2015-07-13

There is a renewed focus on the hyperlocal community. These things tend to happen when big companies get involved. Recently news has both Amazon and Google entering the home services market. And this is on top of well funded startups such as Porch and Thumbtack who have been innovating in the home services market for a few years.

The numbers certainly are compelling. The home services industry is estimated to be worth between $400 – 800B and local advertising is pegged at $130B/yr market. Every analyst report shows a massive increase in online and mobile advertising relative to traditional print and mail advertising.

Technology has made information instantly available and allowed consumers to make nearly instant decisions in almost every aspect of commerce. Even so, it’s well known that it is hard to create “Marketplaces” that tie together buyers and sellers – the inertia of even getting the attention of one side of the marketplace is hard enough; to get the attention of both sides and consistently add to both sides of the marketplace is exponentially more complicated.

One of the biggest advantages of technology is that it can create solutions “to scale”. Once the Marketplace works, it can (in theory) work anywhere. So, the same technology can go from managing one town or vertical market to another.

However, there’s one thing that technology cannot do: Technology cannot become local experts in each community.

Most towns have local newspapers that provide specific information about their own community. Over the past 5 years, many of these newspapers have gone online – some exclusively, and some in a hybrid manner where they still have a print presence as well as an online presence. Hyperlocal publishers are the “town criers” of years past – they tend to know the community better than anybody else and are passionate about giving their community timely, accurate and compelling news.

These publishers know both the businesses and the residents of their community.
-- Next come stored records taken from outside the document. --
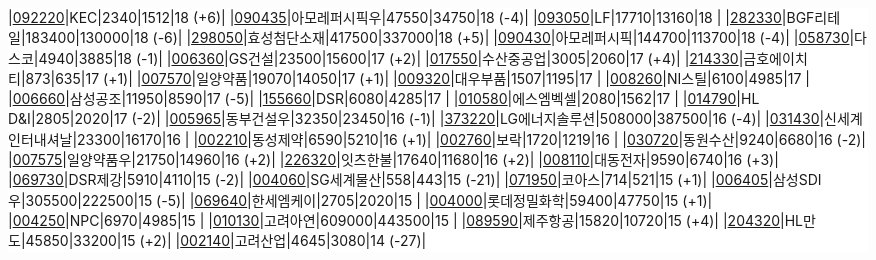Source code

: |[092220](https://finance.daum.net/quotes/A092220)|KEC|2340|1512|18 (+6)|
|[090435](https://finance.daum.net/quotes/A090435)|아모레퍼시픽우|47550|34750|18 (-4)|
|[093050](https://finance.daum.net/quotes/A093050)|LF|17710|13160|18 |
|[282330](https://finance.daum.net/quotes/A282330)|BGF리테일|183400|130000|18 (-6)|
|[298050](https://finance.daum.net/quotes/A298050)|효성첨단소재|417500|337000|18 (+5)|
|[090430](https://finance.daum.net/quotes/A090430)|아모레퍼시픽|144700|113700|18 (-4)|
|[058730](https://finance.daum.net/quotes/A058730)|다스코|4940|3885|18 (-1)|
|[006360](https://finance.daum.net/quotes/A006360)|GS건설|23500|15600|17 (+2)|
|[017550](https://finance.daum.net/quotes/A017550)|수산중공업|3005|2060|17 (+4)|
|[214330](https://finance.daum.net/quotes/A214330)|금호에이치티|873|635|17 (+1)|
|[007570](https://finance.daum.net/quotes/A007570)|일양약품|19070|14050|17 (+1)|
|[009320](https://finance.daum.net/quotes/A009320)|대우부품|1507|1195|17 |
|[008260](https://finance.daum.net/quotes/A008260)|NI스틸|6100|4985|17 |
|[006660](https://finance.daum.net/quotes/A006660)|삼성공조|11950|8590|17 (-5)|
|[155660](https://finance.daum.net/quotes/A155660)|DSR|6080|4285|17 |
|[010580](https://finance.daum.net/quotes/A010580)|에스엠벡셀|2080|1562|17 |
|[014790](https://finance.daum.net/quotes/A014790)|HL D&I|2805|2020|17 (-2)|
|[005965](https://finance.daum.net/quotes/A005965)|동부건설우|32350|23450|16 (-1)|
|[373220](https://finance.daum.net/quotes/A373220)|LG에너지솔루션|508000|387500|16 (-4)|
|[031430](https://finance.daum.net/quotes/A031430)|신세계인터내셔날|23300|16170|16 |
|[002210](https://finance.daum.net/quotes/A002210)|동성제약|6590|5210|16 (+1)|
|[002760](https://finance.daum.net/quotes/A002760)|보락|1720|1219|16 |
|[030720](https://finance.daum.net/quotes/A030720)|동원수산|9240|6680|16 (-2)|
|[007575](https://finance.daum.net/quotes/A007575)|일양약품우|21750|14960|16 (+2)|
|[226320](https://finance.daum.net/quotes/A226320)|잇츠한불|17640|11680|16 (+2)|
|[008110](https://finance.daum.net/quotes/A008110)|대동전자|9590|6740|16 (+3)|
|[069730](https://finance.daum.net/quotes/A069730)|DSR제강|5910|4110|15 (-2)|
|[004060](https://finance.daum.net/quotes/A004060)|SG세계물산|558|443|15 (-21)|
|[071950](https://finance.daum.net/quotes/A071950)|코아스|714|521|15 (+1)|
|[006405](https://finance.daum.net/quotes/A006405)|삼성SDI우|305500|222500|15 (-5)|
|[069640](https://finance.daum.net/quotes/A069640)|한세엠케이|2705|2020|15 |
|[004000](https://finance.daum.net/quotes/A004000)|롯데정밀화학|59400|47750|15 (+1)|
|[004250](https://finance.daum.net/quotes/A004250)|NPC|6970|4985|15 |
|[010130](https://finance.daum.net/quotes/A010130)|고려아연|609000|443500|15 |
|[089590](https://finance.daum.net/quotes/A089590)|제주항공|15820|10720|15 (+4)|
|[204320](https://finance.daum.net/quotes/A204320)|HL만도|45850|33200|15 (+2)|
|[002140](https://finance.daum.net/quotes/A002140)|고려산업|4645|3080|14 (-27)|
If you’re looking for a great restaurant or a good plumber, wouldn’t they have as much (if not more) insight into these local questions than a technology platform? Isn’t the local publisher the perfect combination of technology and community? Technology in and of itself will never be local, but it scales. Community is always local and doesn’t need to scale. Community requires three components – the residents, local businesses, and the local maven who links them together.

What would be truly compelling is to provide these mavens… the town criers… with technology that helped them not just create and distribute great content, but allow for the local community to be represented online as well as offline. Mobile too. Nearly everybody I speak to; both residents and local businesses; say that word of mouth is the most compelling way to find and market businesses. The hyperlocal publisher is the most obvious and trusted way to enable and promote local business word of mouth in the community.

Community is a three legged stool

It consists of consumers, local businesses and the local maven. You don’t have a true community without all three. Technology companies lack the local expertise, and as long as we keep looking for technology to unilaterally solve the hyperlocal problem, we will keep missing. Once technology works in cooperation with the local experts, we have a chance.

For hyperlocal publishers, the opportunity to provide a highly targeted and influential demographic for local businesses it too great to ignore. Savvy marketers know exactly which social media platform they should target to hit different segments of the market. Many people are now raving about Facebook dark posts as a way to target hyperlocal consumers, but even Facebook with their enormous reach is not enough. Who can honestly say that they have the ability to touch every person in a hyperlocal community other than the hyperlocal publisher?

We see an opportunity for hyperlocal publishers to own and enable their own platform. It’s not global (or even national) in scale. It’s community based, highly targeted, and curated by experts. The true maven’s will create sustainable and lasting value – not just from providing all the local news, but by connecting the community. This is the ultimate hyperlocal word of mouth solution. Something none of the large tech networks can ever do.